Take this advert for Pretty Little Thing, an online retailer aimed at women in their late teens to early 20s. The model writhing around to pugnacious rap in skimpy outfits is one thing, but the smug voice over at the end captions the obvious – this young woman is a ‘thing’.
There are, unfortunately, many examples of women being objectified in fashion advertising, however this takes it a new level. What is worrying is that this is clearly aimed at very young women who are more prone to insecurity. When I was in my teens and early twenties I was vulnerable to the insidious messages that the industry churns out. I pored over fashion magazines and books with voracious curiosity, hungry for new trends and beautiful, vintage imagery. However, the message behind the contemporary images was clear. Be thin or be nothing. Exposure to such unrealistic ideals had a negative effect on me; I was convinced that I was too fat when I was actually pretty slim. This led to some unhealthy and destructive behaviour. With age and experience I have accepted my body for what it is – not perfect but healthy. I now know that I am good enough and not an object to be leered at. I can see fashion imagery for what it is – fantasy. The photos in magazines are intended to inspire rather that to damage. However, I still have an uneasy relationship with the industry because I know first hand how destructive it can be.

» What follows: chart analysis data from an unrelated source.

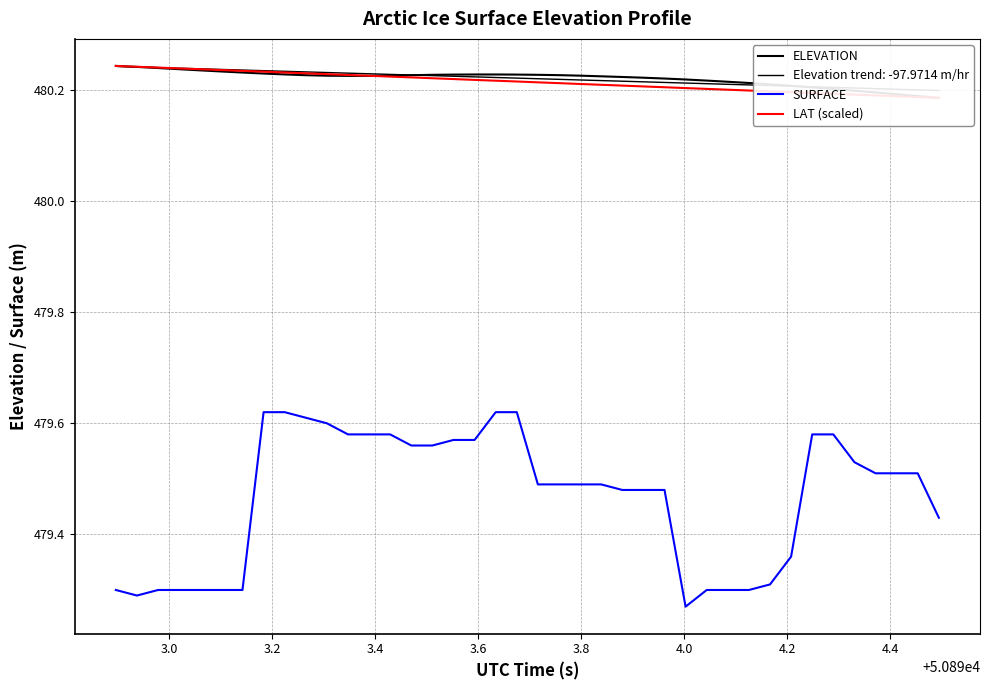

What is the difference between the maximum and minimum values in the ELEVATION series?

0.1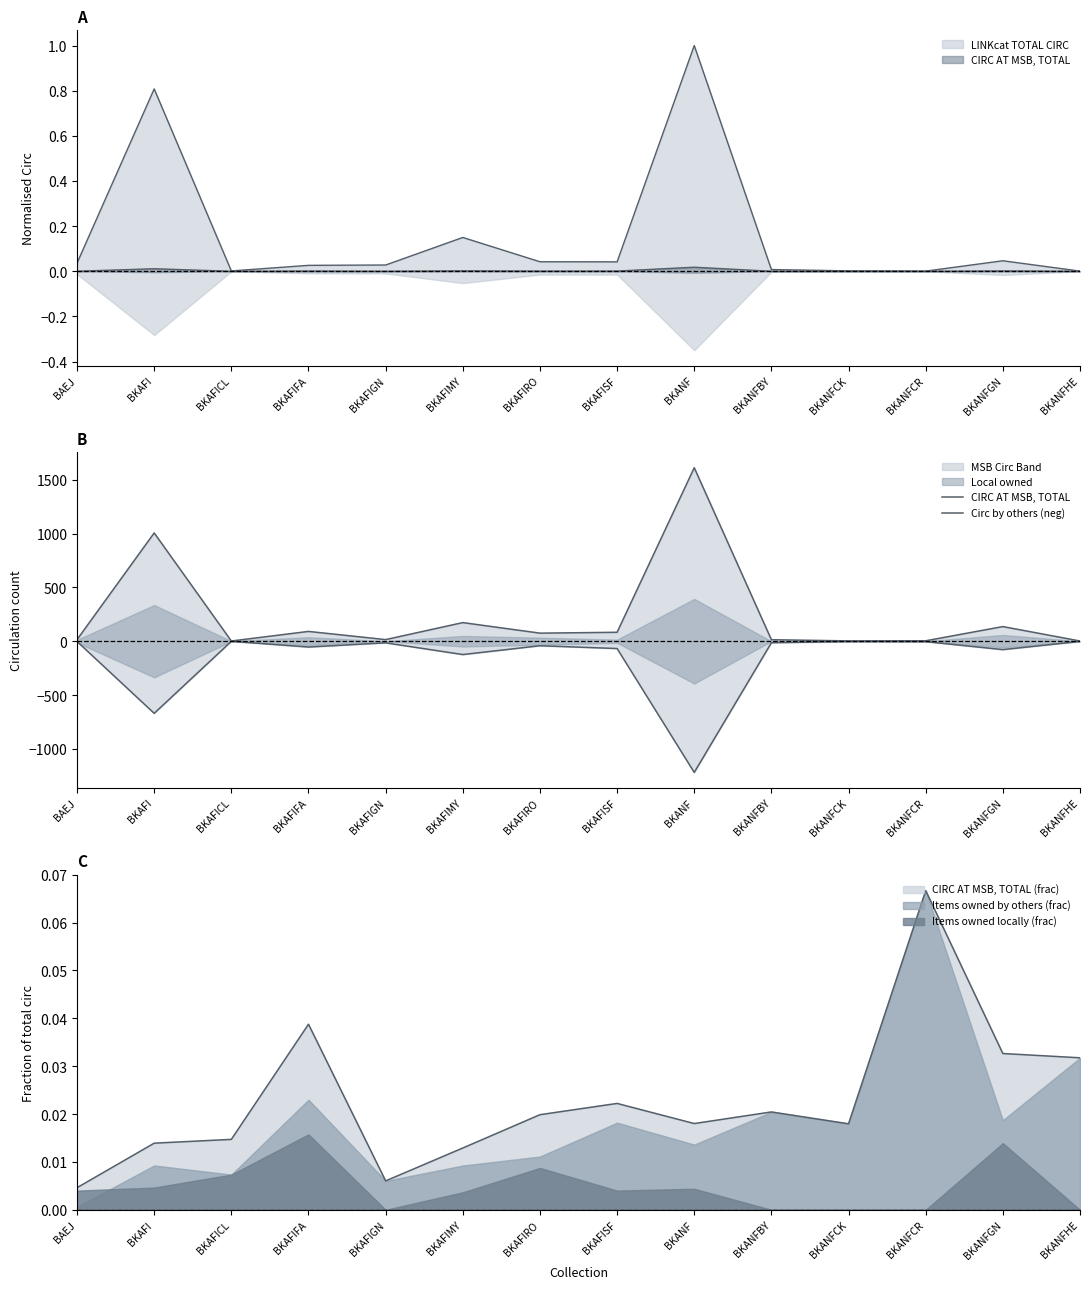

At which category is the sum across all series the highest?

BKANF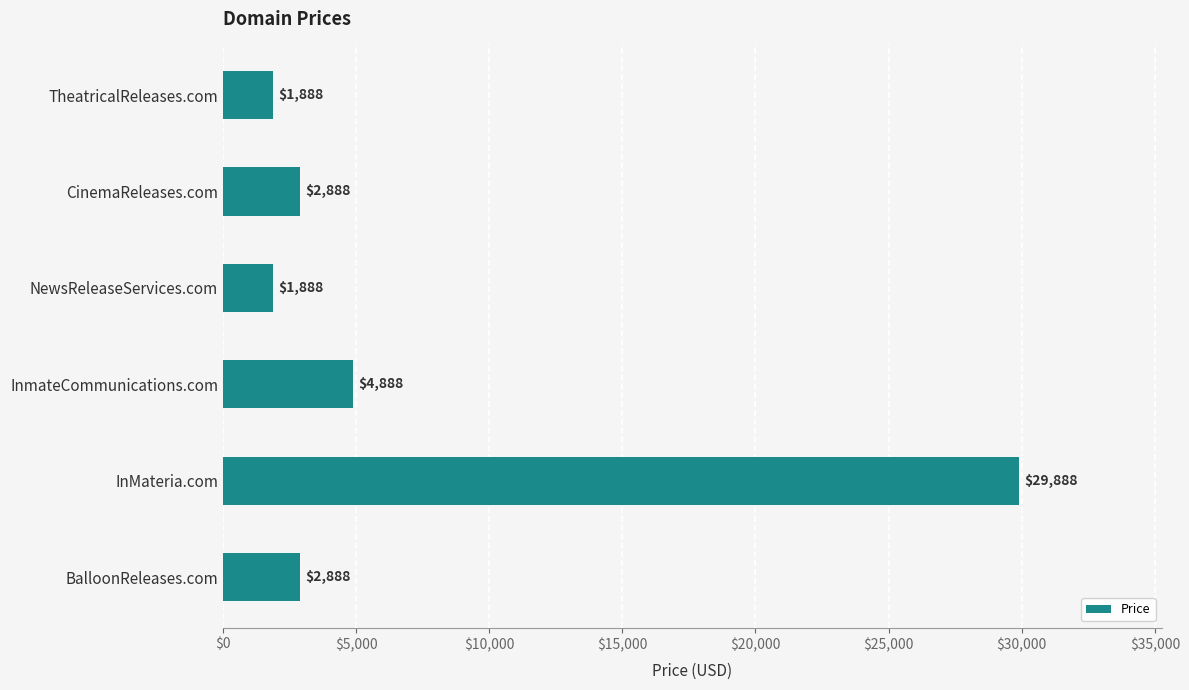

The chart shows a value of 462 at NewsReleaseServices.com. True or false?

False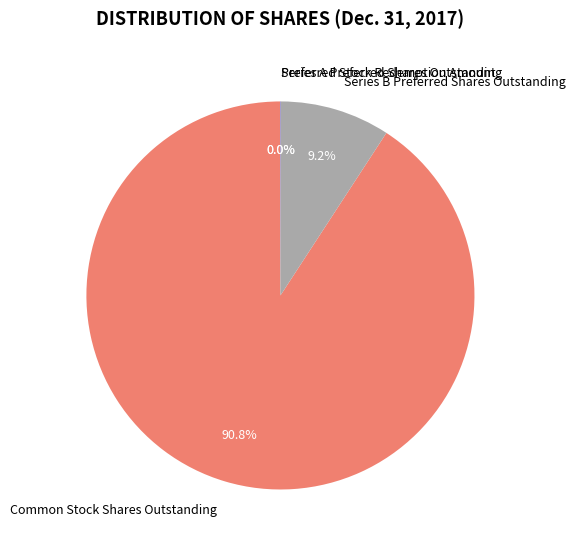

To the nearest percent, what is the average slice percentage?

25%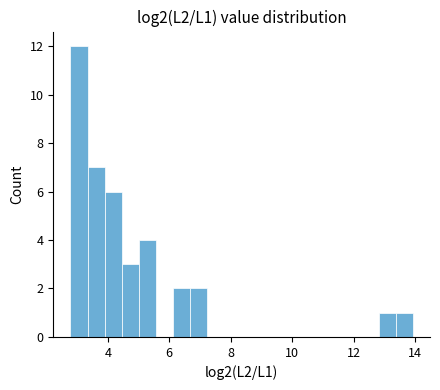

Read against the x-axis, roughly where is the centre of the tallest bar?

3.0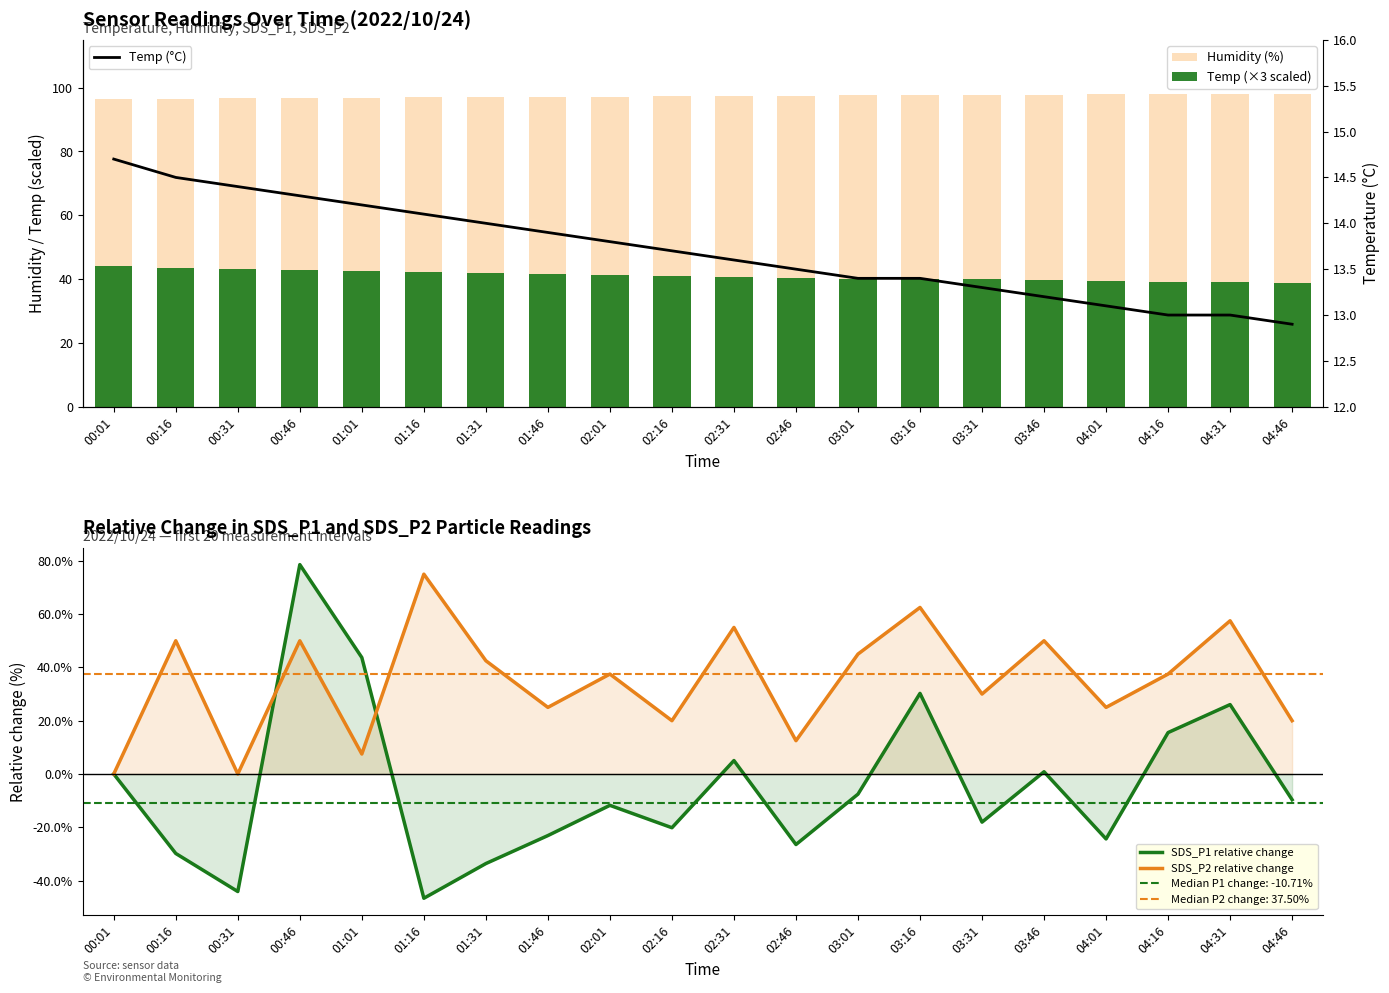

At which category is the sum across all series the highest?

00:46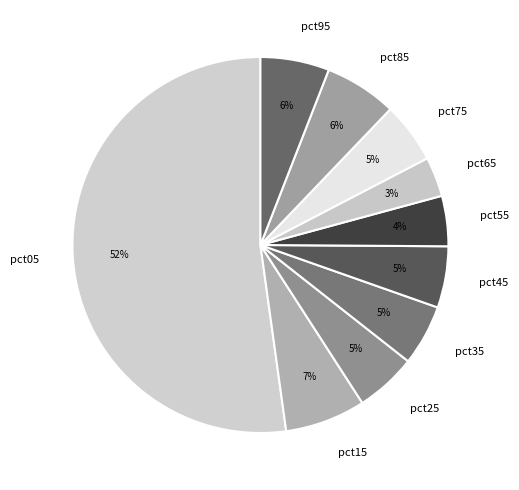

Which slice represents more than half of the pie?

pct05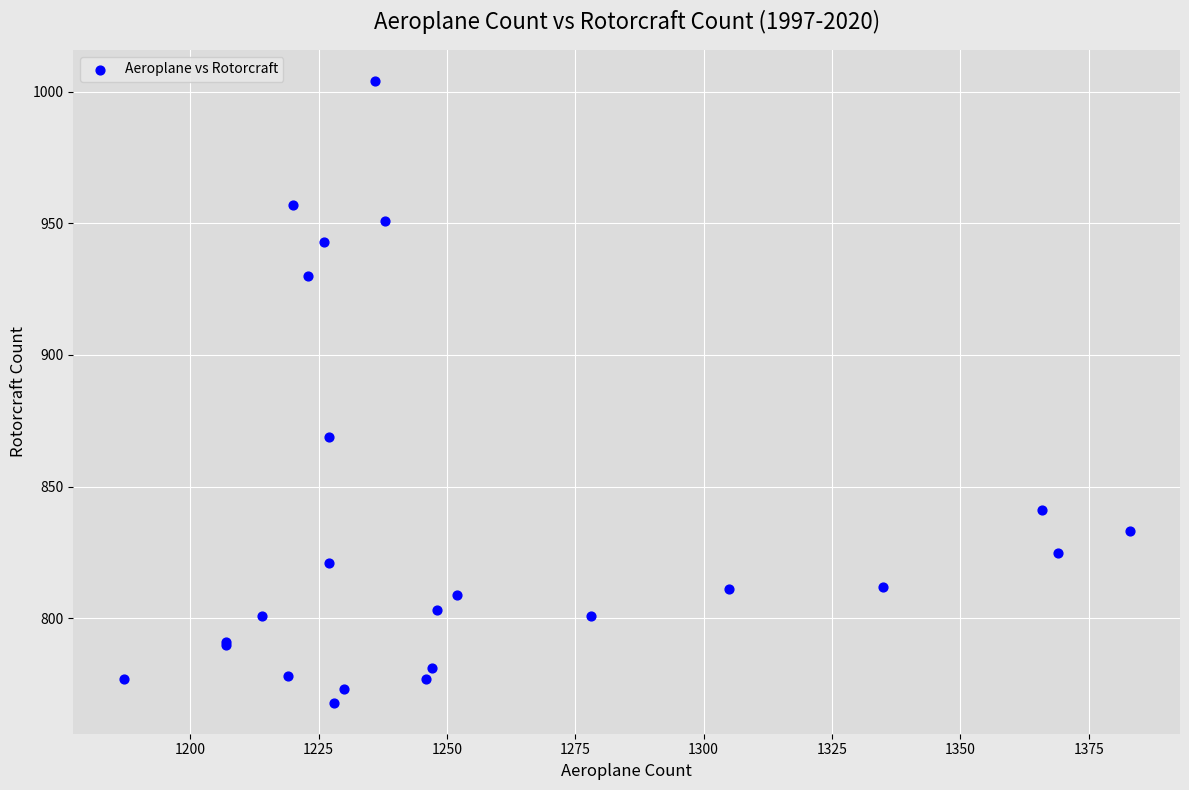

What Y value in the scatter plot is closest to 886?

869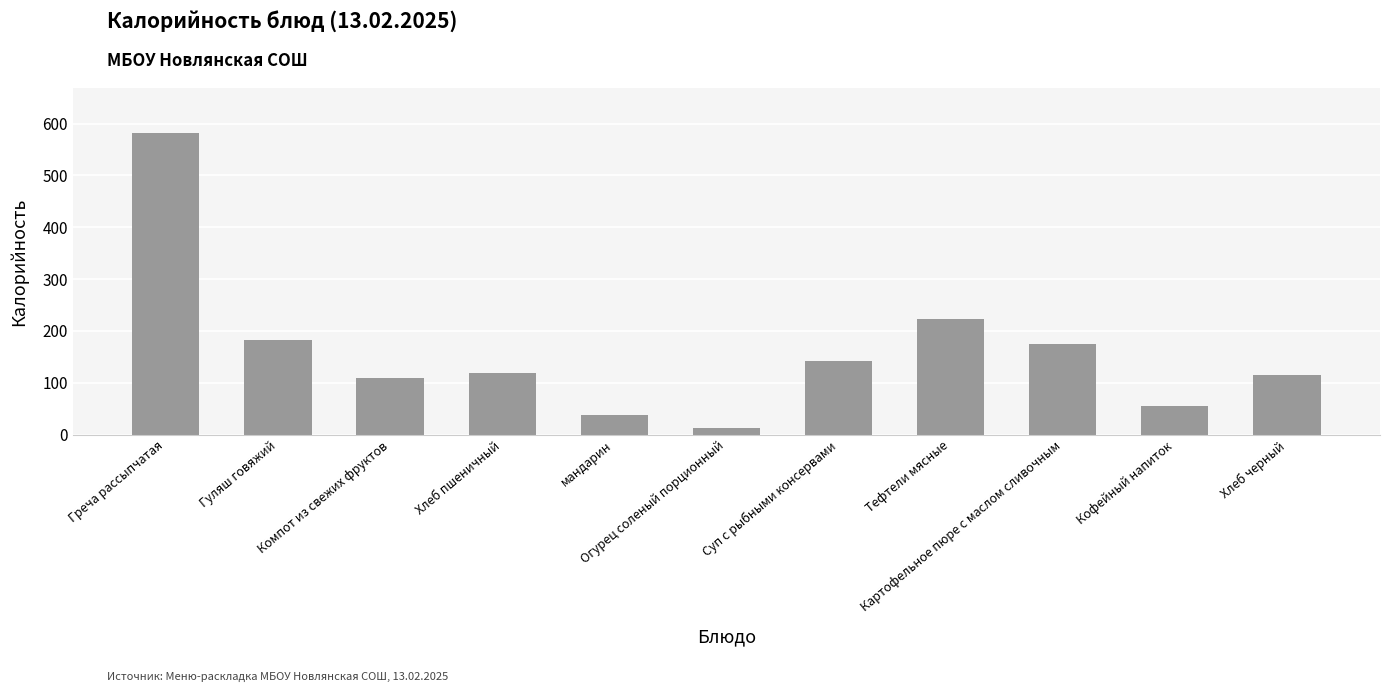

The value at Хлеб пшеничный is 118.0. True or false?

True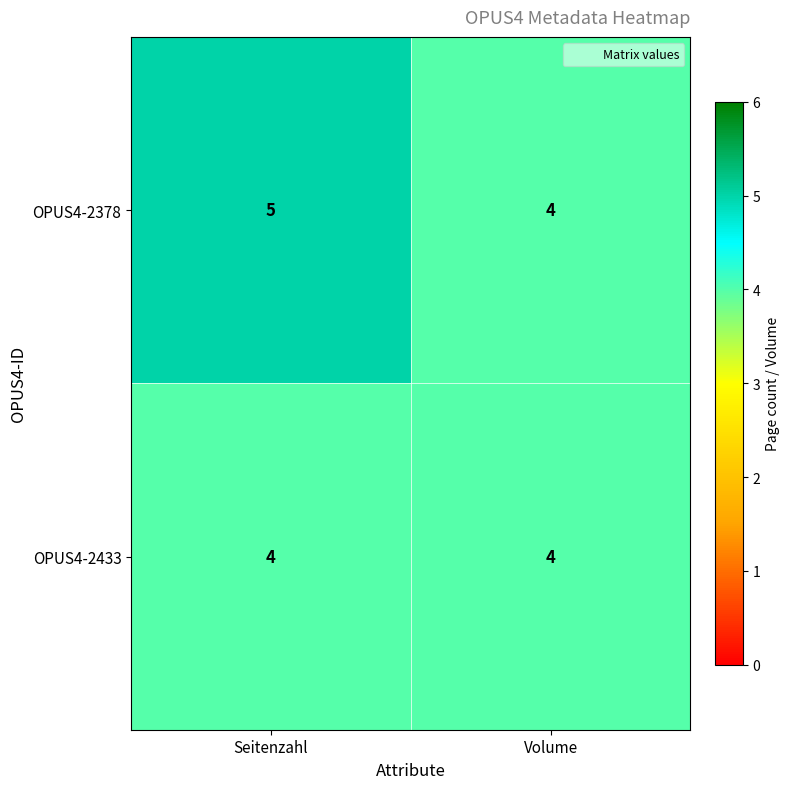

Which series has the widest spread of values?

OPUS4-2378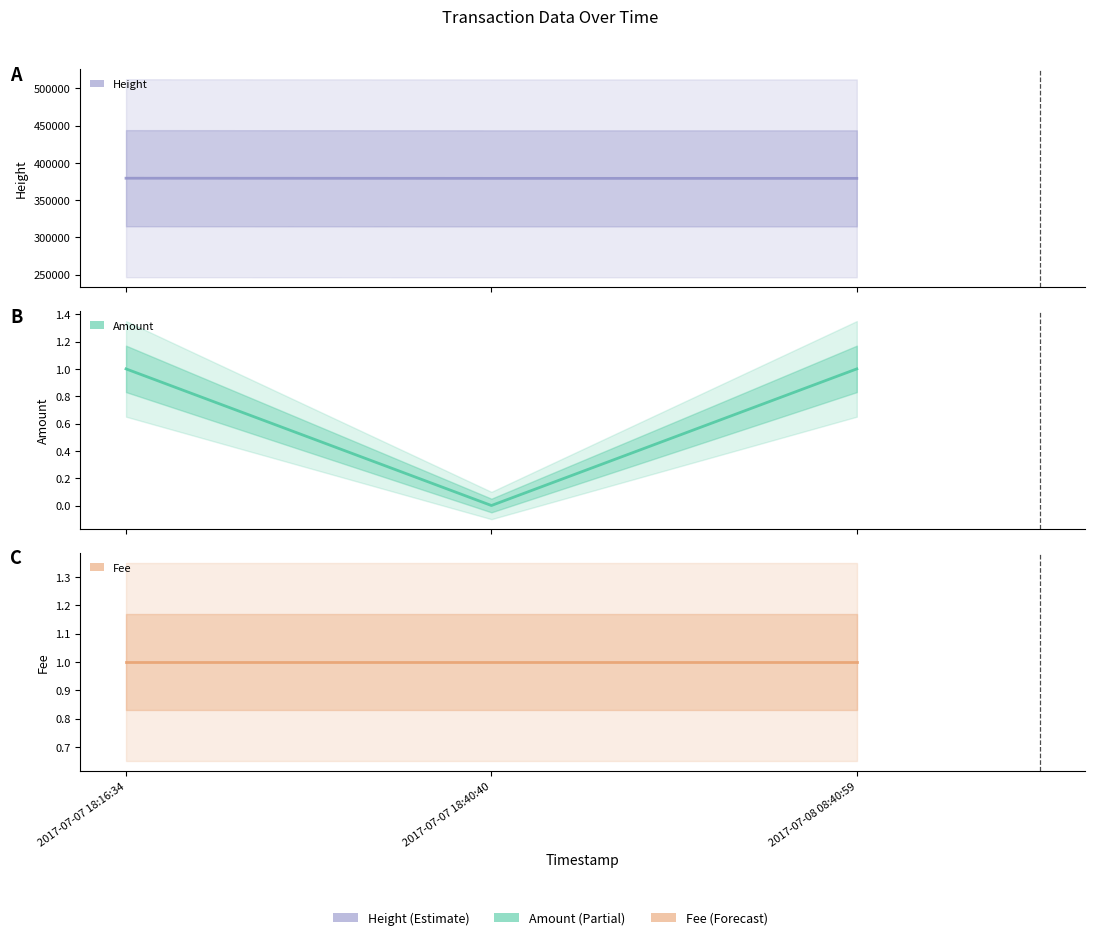

How many lines are shown in the chart?

3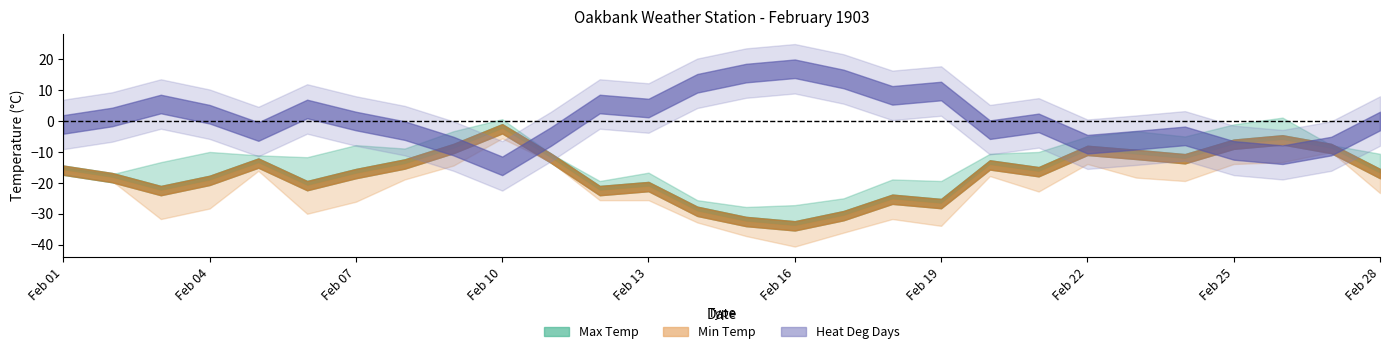

What value does the max_temp series have at 23?

-5.0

The Pretty Little Thing ad is in the Cyrus family of aggressive sexuality. I don’t think there is anything wrong with being overtly sexual per se, but the message of this ad is that in order to be a ‘pretty little thing’ girls should to put their body and sensuality on display for the world to gawk at. If I had a daughter I would be worried about her being exposed to this sort of nasty, negative advertising. I suspect what they were going for was a ‘fierce’ Lady Gaga or Beyonce vibe. Alas, it falls short at just being gross.
I’ve checked out the Pretty Little Thing site and the clothes are actually ok. There are lots of cute, affordable pieces for young women under the age of 25. Not all of it looks like Miley Cyrus’s costumes, however all the clothes used in the ad are of a more pornographic bent (in my humble view). It would be great if advertisers and the media in general could stop appealing to the lowest common denominator and parading women’s bodies around like cattle at a market. However, sex sells. It’s an irrefutable fact and has been so since time immemorial. But the current brand of sex for sale is unpleasant and unnecessarily confrontational.